Овраг резко пошел вниз и стал походить на ущелье с невысокие скалистыми склонами. Тропинка вилась среди камней, заросших диким тимьяном, асфоделью и чертополохом, и перепрыгивала с уступа на уступ, покрытых толстыми слоями почвы. Два массивных дуба стерегли древний сад, росший еще ниже, и Сулдрун почувствовала себя исследователем, открывшим новую землю.
Левый склон уже превратился в высокий утес. Маленькая роща из тиса, лавра, граба и мирта затеняла кусты и цветы: фиалки, папоротник, колокольчики, незабудки и анемоны; воздух был напоен запахом гелиотропа. Правый склон, почти такой же высокий, ловил солнечный свет. Под ним росли розмарин, асфодель, наперстянка, дикая герань и лимонная вербена, над которыми возвышались узкий кипарис с черно-зелеными листьями и дюжина громадных оливковых деревьев, шишковатых и перекрученных; их свежая серо-зеленая листва резко выделялась на фоне состарившихся стволов.
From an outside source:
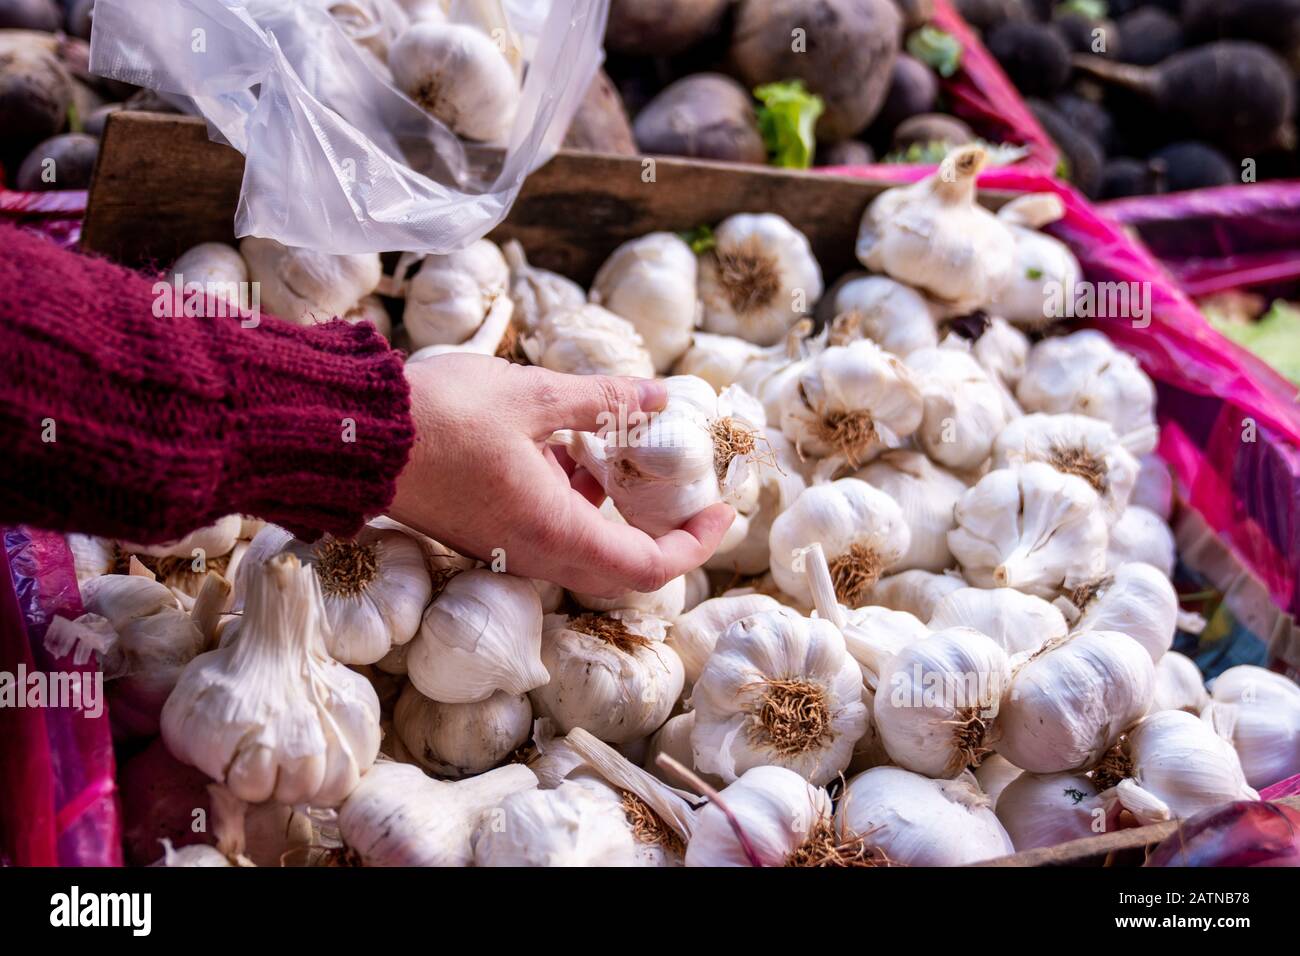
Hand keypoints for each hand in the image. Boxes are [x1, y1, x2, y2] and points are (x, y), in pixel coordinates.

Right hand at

Там, где овраг расширялся, Сулдрун обнаружила руины римской виллы, от которой не осталось ничего, кроме потрескавшегося мраморного пола и наполовину опрокинувшихся колонн: упавшие мраморные блоки лежали среди сорняков и чертополоха. На краю террасы росла одинокая липа с тяжелым стволом и раскидистыми ветвями. Тропинка вела дальше, к узкой полоске галечного пляжа, выгнувшейся между двумя мысами: их образовали утесы, уходящие в море.
Ветер ослабел до легкого бриза, но волны все еще накатывались на берег и разбивались о гальку.
Какое-то время Сулдрун смотрела на сияющую солнечную дорожку, бегущую по морю, потом повернулась и посмотрела обратно, в овраг. Старый сад зачарован, никакого сомнения, подумала она, но доброй магией; она чувствовал только мир. Деревья грелись на солнце и не обращали на нее внимания.